§ **Directions for this task**
Duplicate every line of the data from the one containing "Which category has the smallest" down to the one containing "List the labels", including both of those lines. Leave the pictures out of your answer.

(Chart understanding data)
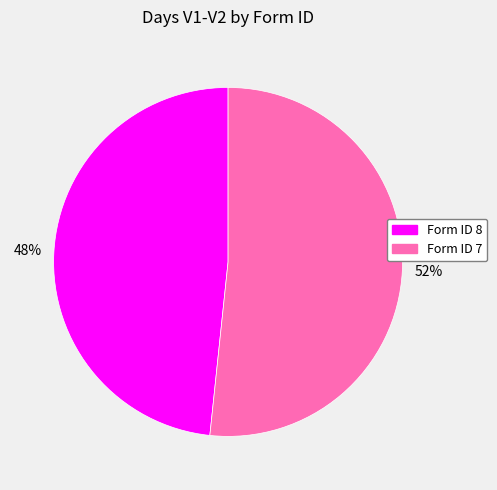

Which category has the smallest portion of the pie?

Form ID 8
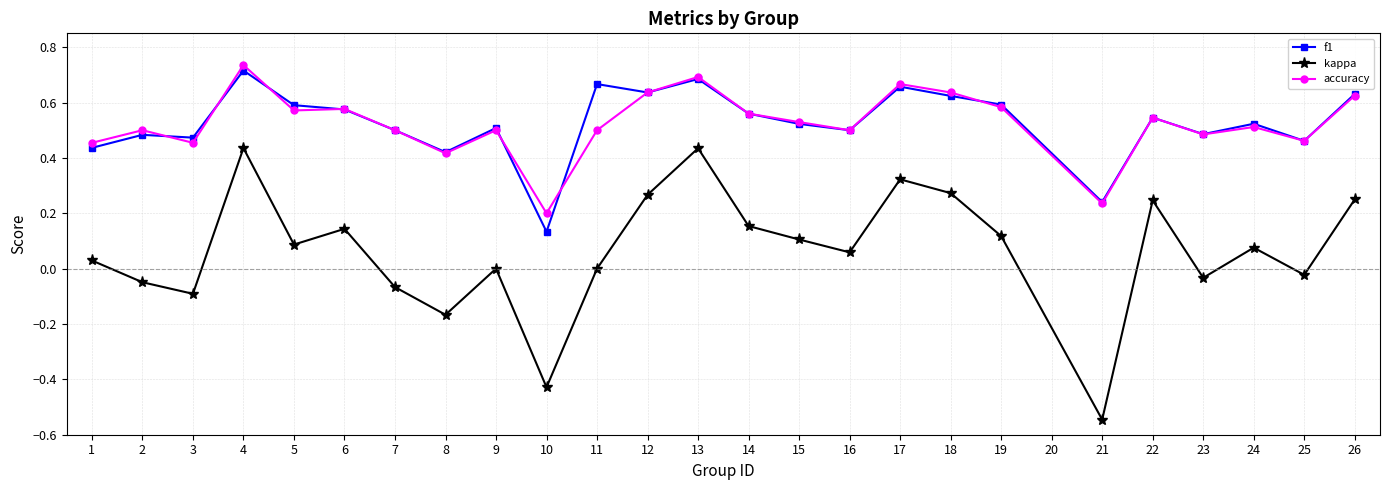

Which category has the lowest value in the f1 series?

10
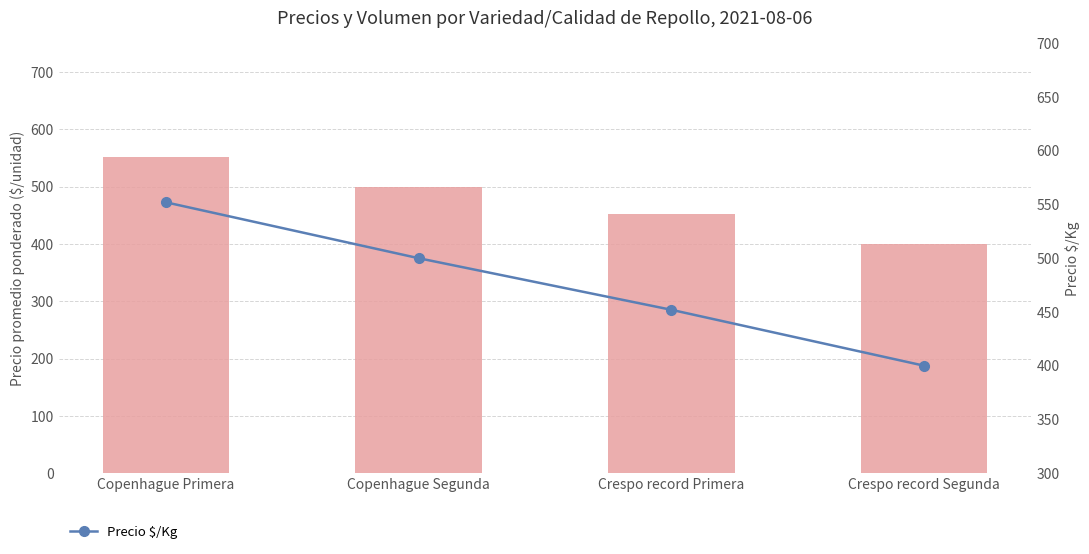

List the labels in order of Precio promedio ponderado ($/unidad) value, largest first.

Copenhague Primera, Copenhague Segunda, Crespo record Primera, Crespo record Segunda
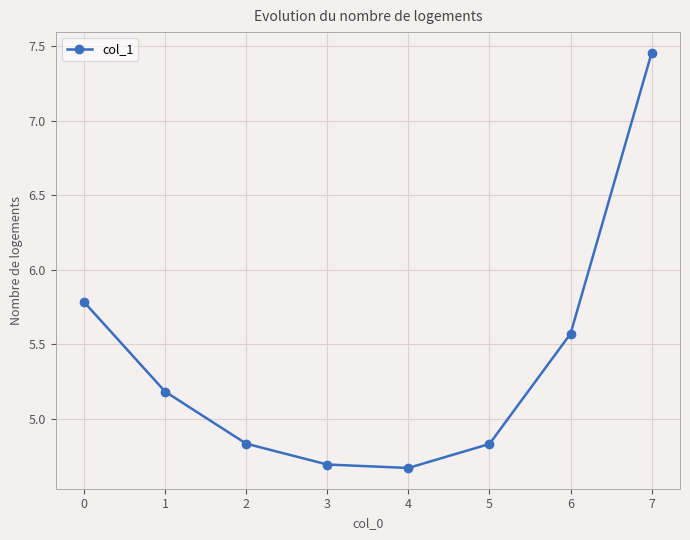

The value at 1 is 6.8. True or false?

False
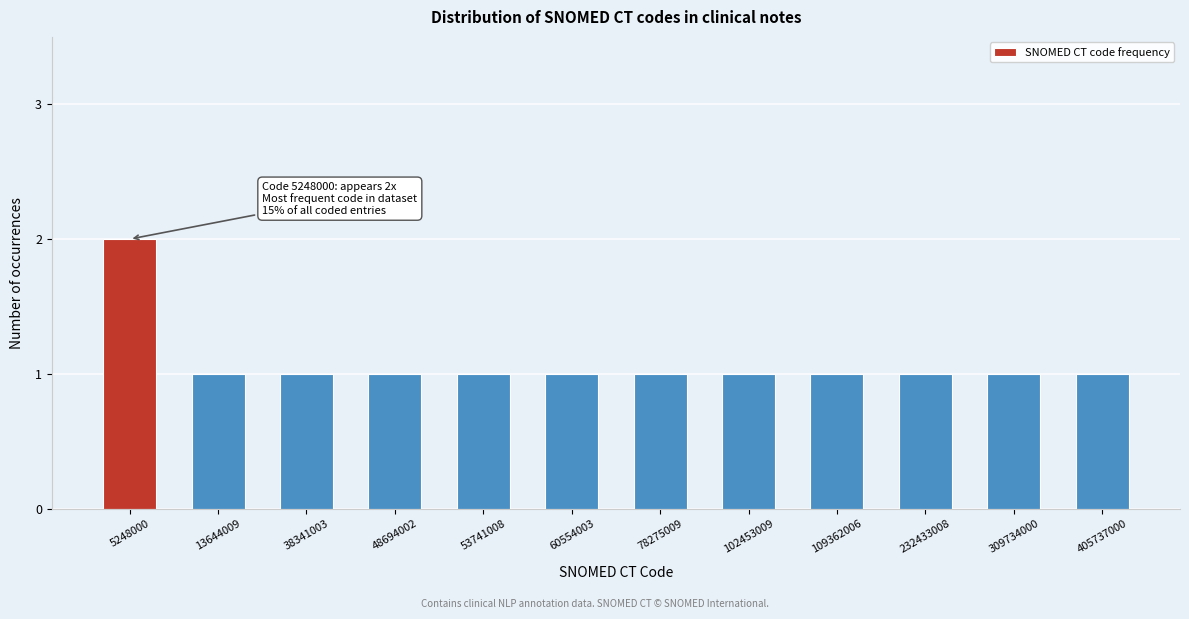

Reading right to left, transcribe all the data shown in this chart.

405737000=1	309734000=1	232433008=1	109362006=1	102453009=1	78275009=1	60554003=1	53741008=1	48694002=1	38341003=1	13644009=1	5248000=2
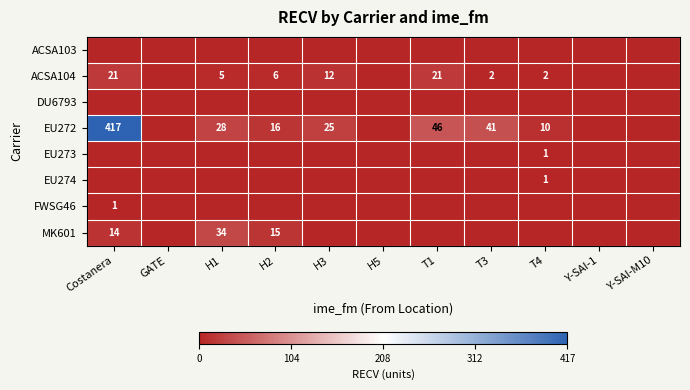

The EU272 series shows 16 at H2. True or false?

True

--

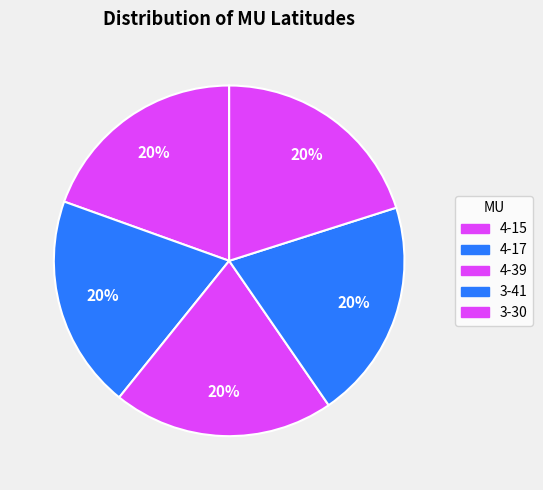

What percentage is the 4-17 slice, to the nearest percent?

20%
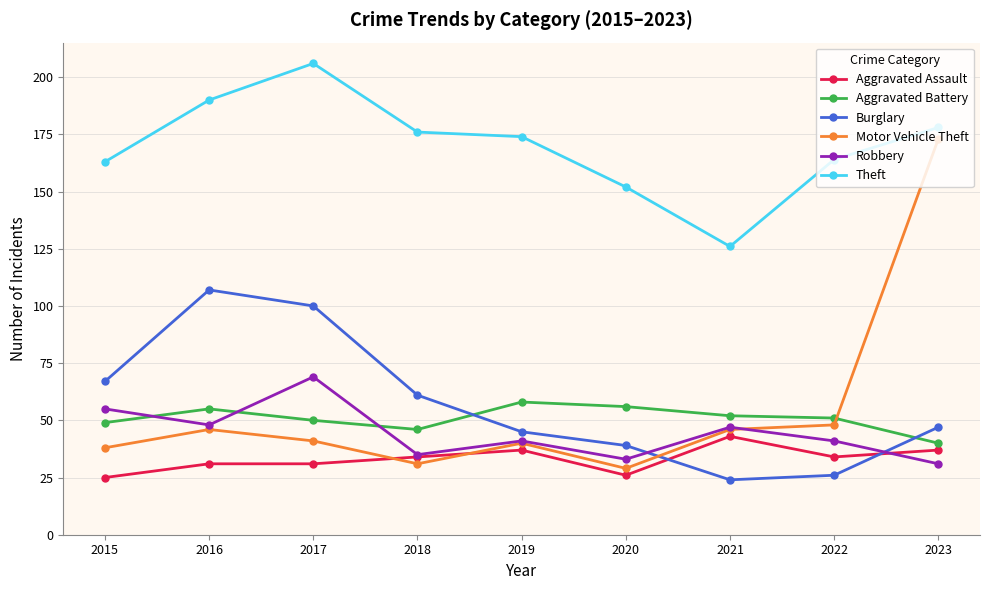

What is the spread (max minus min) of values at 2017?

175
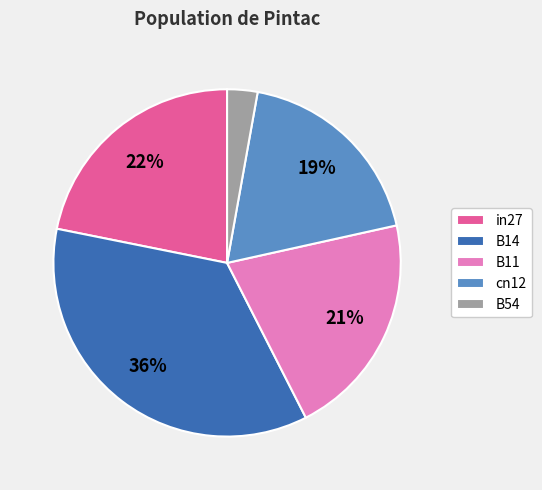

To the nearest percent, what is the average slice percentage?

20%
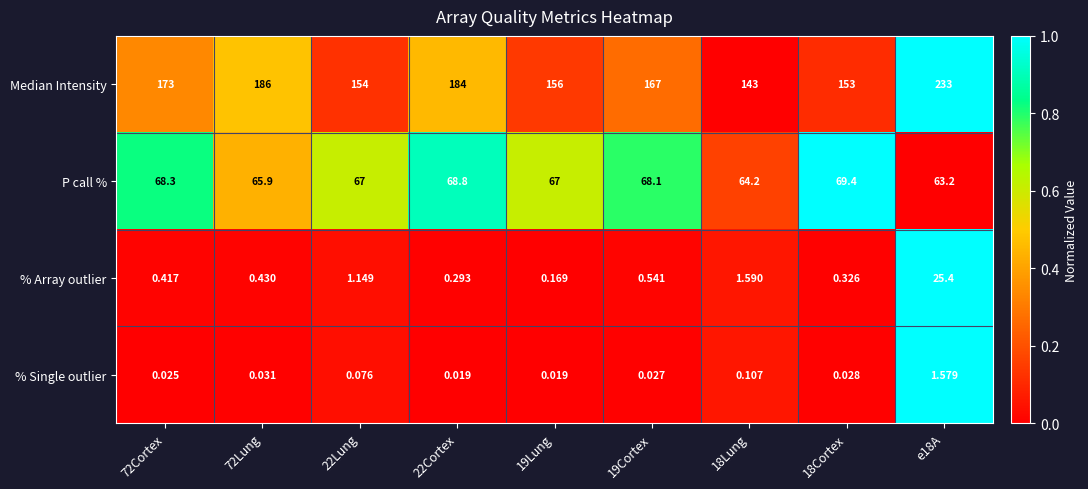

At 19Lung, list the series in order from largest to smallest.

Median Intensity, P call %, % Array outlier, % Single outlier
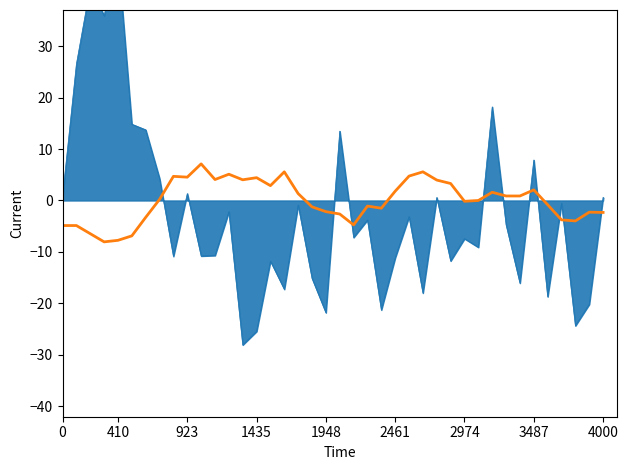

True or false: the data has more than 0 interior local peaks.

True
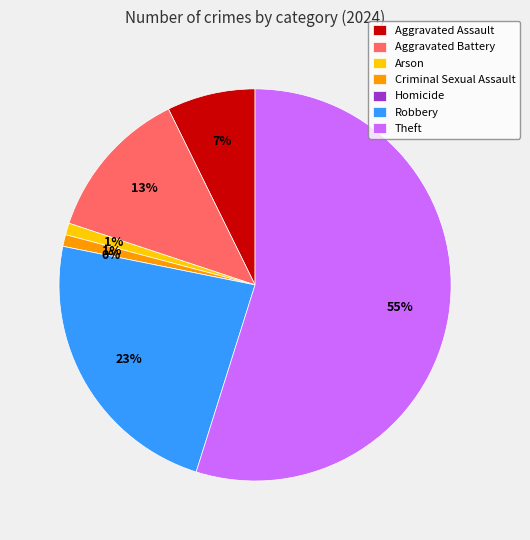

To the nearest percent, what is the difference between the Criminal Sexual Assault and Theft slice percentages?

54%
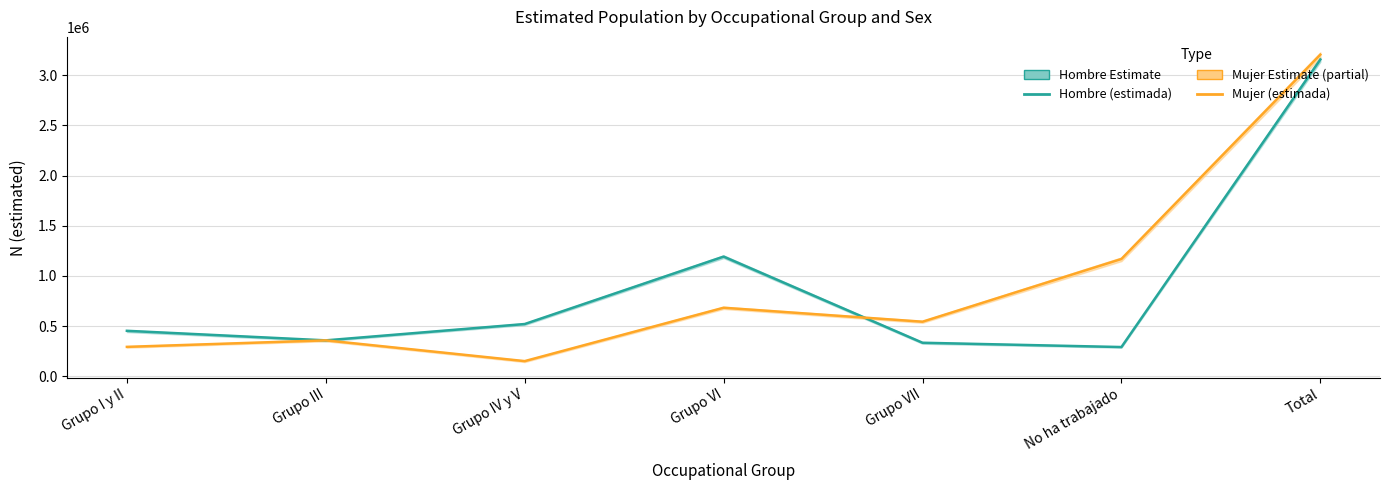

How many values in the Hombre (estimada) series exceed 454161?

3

§ **Completed task**
Which category has the smallest portion of the pie?

Form ID 8

Which category has the lowest value in the f1 series?

10

List the labels in order of Precio promedio ponderado ($/unidad) value, largest first.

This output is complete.